Anthropic made Claude Opus 4.7 generally available on April 17, scoring 64.3% on SWE-bench Pro and 87.6% on SWE-bench Verified — surpassing OpenAI's GPT-5.4 and Google's Gemini 3.1 Pro on key benchmarks including agentic coding and scaled tool use. The model remains "less broadly capable" than the restricted Claude Mythos Preview, which Anthropic has no plans to release publicly. Opus 4.7 is available across all Claude products and the API at unchanged pricing.
Alongside Opus 4.7, Anthropic debuted Claude Design — a new product that turns text prompts, uploaded documents, and website captures into prototypes, pitch decks, and mockups. It can ingest a company's design system and codebase to maintain brand consistency. Figma stock dropped on the news, signaling the market views this as a serious competitive threat to established design tools.
Snap is cutting 16% of its workforce — roughly 1,000 full-time roles plus 300 open positions — in what CEO Evan Spiegel called a "crucible moment." The company disclosed that AI now generates over 65% of new code at Snap, enabling smaller teams to match previous output. The restructuring is expected to save over $500 million annualized by H2 2026.
Between 30% and 50% of US data centers planned for 2026 are now expected to be delayed or scrapped entirely. Of an estimated 12–16GW of planned capacity, only 5GW is under construction, with 11GW still in the announcement stage despite 12–18 month typical build times. Power constraints, transformer shortages, community opposition, and labor shortfalls are the primary bottlenecks threatening the AI infrastructure buildout.
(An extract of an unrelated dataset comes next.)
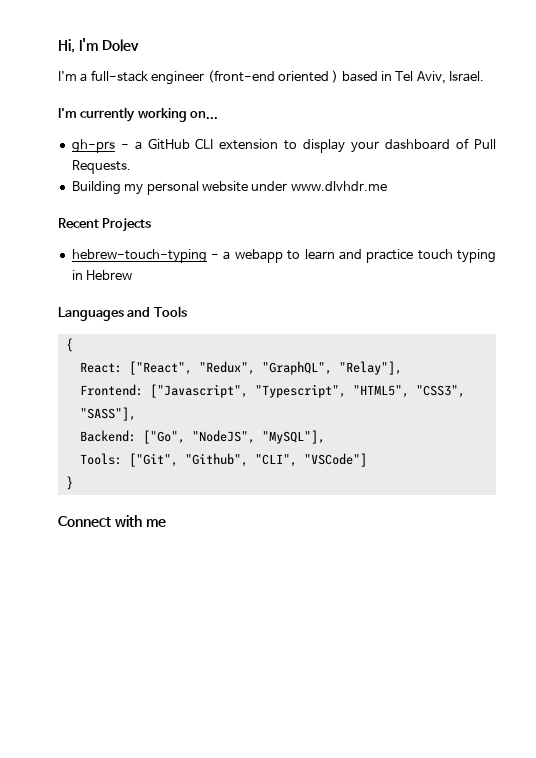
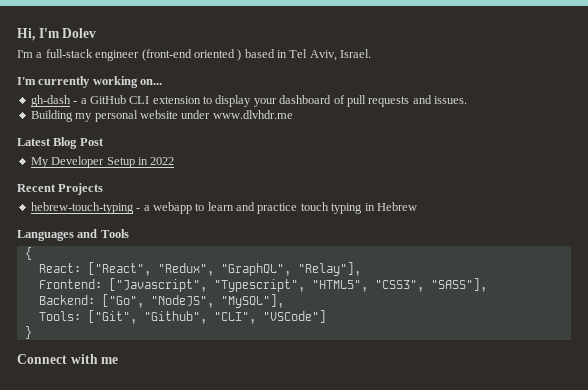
[71,139,115,153] gh-prs -> [30,95,71,107] gh-dash
[474,139,497,149] [71,160,131,174] Pull Requests. -> [346,95,467,107] pull requests and issues.
(387, 186) none -> [17,137,104,149] [30,156,175,168] // Latest Blog Post // My Developer Setup in 2022

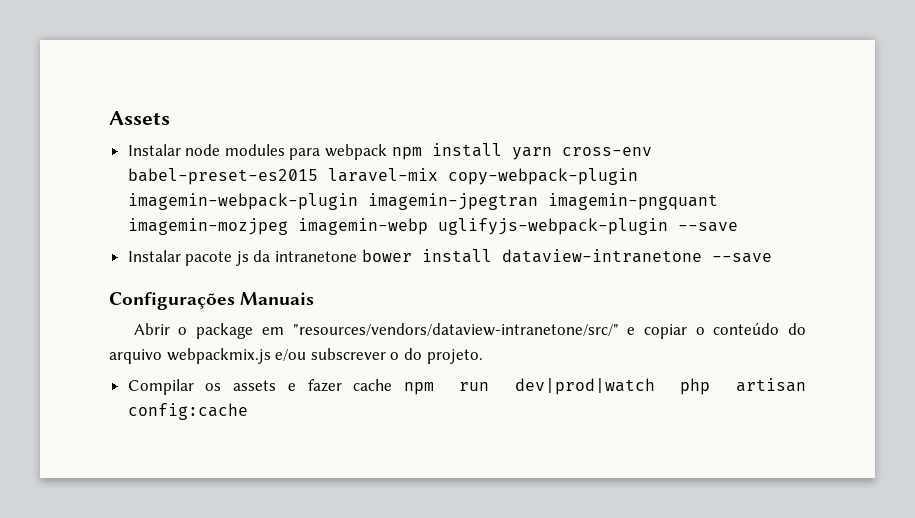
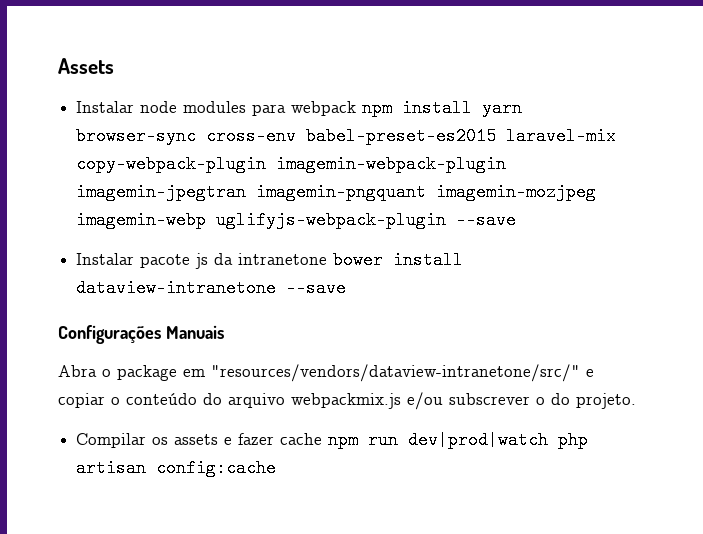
(552, 153) none -> [76,127,197,145] browser-sync
[133,323,170,335] Abrir -> [58,365,97,377] Abra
Maine's legislature passed LD 307, banning data centers larger than 20 megawatts until November 2027 and creating a Data Center Coordination Council to evaluate future projects. The bill, now headed to Governor Janet Mills' desk, makes Maine the first US state to freeze large-scale data center construction. The move follows months of community opposition fueled by concerns over energy consumption and water demand.
Google rolled out an opt-in feature linking Google Photos to Gemini and its Nano Banana model, allowing paid subscribers to generate new images featuring their real-life people and scenes. The integration blurs the line between personal media and generative AI, raising fresh questions about consent and synthetic media as AI gains access to users' private photo libraries.